Task brief ->
Every line from the one with "genética desempenha um" to the end of the data needs to be copied exactly, and no line before it.
◆ ◆ ◆
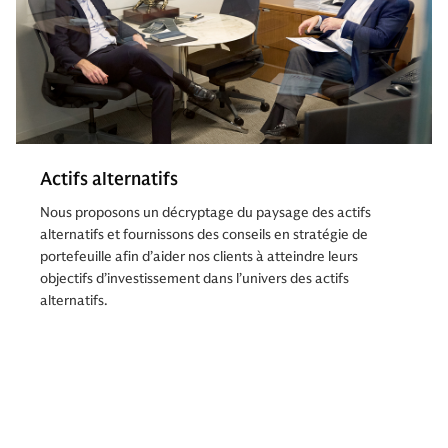
Actifs alternatifs
Nous proposons un décryptage du paysage des actifs
alternatifs et fournissons des conseils en stratégie de
portefeuille afin d’aider nos clients à atteindre leurs
objectifs d’investissement dans l’univers des actifs
alternatifs.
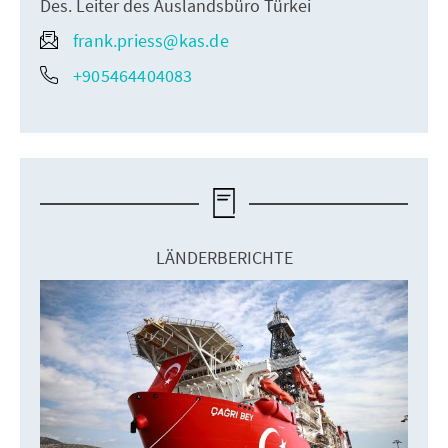
Des. Leiter des Auslandsbüro Türkei
frank.priess@kas.de
+905464404083
LÄNDERBERICHTE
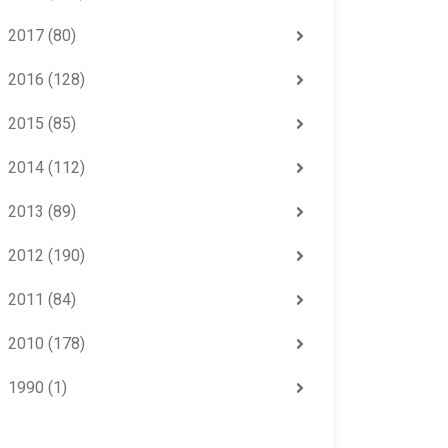
2017
(80)
2016
(128)
2015
(85)
2014
(112)
2013
(89)
2012
(190)
2011
(84)
2010
(178)
1990
(1)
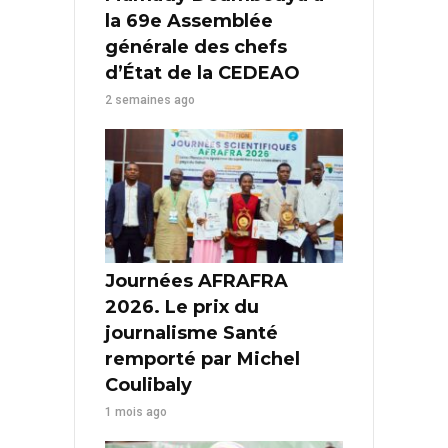
la 69e Assemblée
générale des chefs
d’État de la CEDEAO
2 semaines ago
Journées AFRAFRA
2026. Le prix du
journalisme Santé
remporté par Michel
Coulibaly
1 mois ago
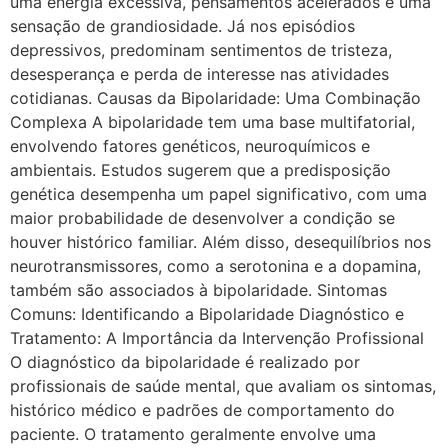
uma energia excessiva, pensamentos acelerados e uma
sensação de grandiosidade. Já nos episódios
depressivos, predominam sentimentos de tristeza,
desesperança e perda de interesse nas atividades
cotidianas. Causas da Bipolaridade: Uma Combinação
Complexa A bipolaridade tem uma base multifatorial,
envolvendo fatores genéticos, neuroquímicos e
ambientais. Estudos sugerem que a predisposição
genética desempenha um papel significativo, com uma
maior probabilidade de desenvolver a condição se
houver histórico familiar. Além disso, desequilíbrios nos
neurotransmissores, como a serotonina e a dopamina,
também são associados à bipolaridade. Sintomas
Comuns: Identificando a Bipolaridade Diagnóstico e
Tratamento: A Importância da Intervenção Profissional
O diagnóstico da bipolaridade é realizado por
profissionais de saúde mental, que avaliam os sintomas,
histórico médico e padrões de comportamento do
paciente. O tratamento geralmente envolve uma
◆ ◆ ◆
Answer ->
genética desempenha um papel significativo, com uma
maior probabilidade de desenvolver a condição se
houver histórico familiar. Além disso, desequilíbrios nos
neurotransmissores, como a serotonina e a dopamina,
também são associados à bipolaridade. Sintomas
Comuns: Identificando a Bipolaridade Diagnóstico e
Tratamento: A Importância da Intervenção Profissional
O diagnóstico da bipolaridade é realizado por
profissionais de saúde mental, que avaliam os sintomas,
histórico médico e padrões de comportamento do
paciente. O tratamento geralmente envolve uma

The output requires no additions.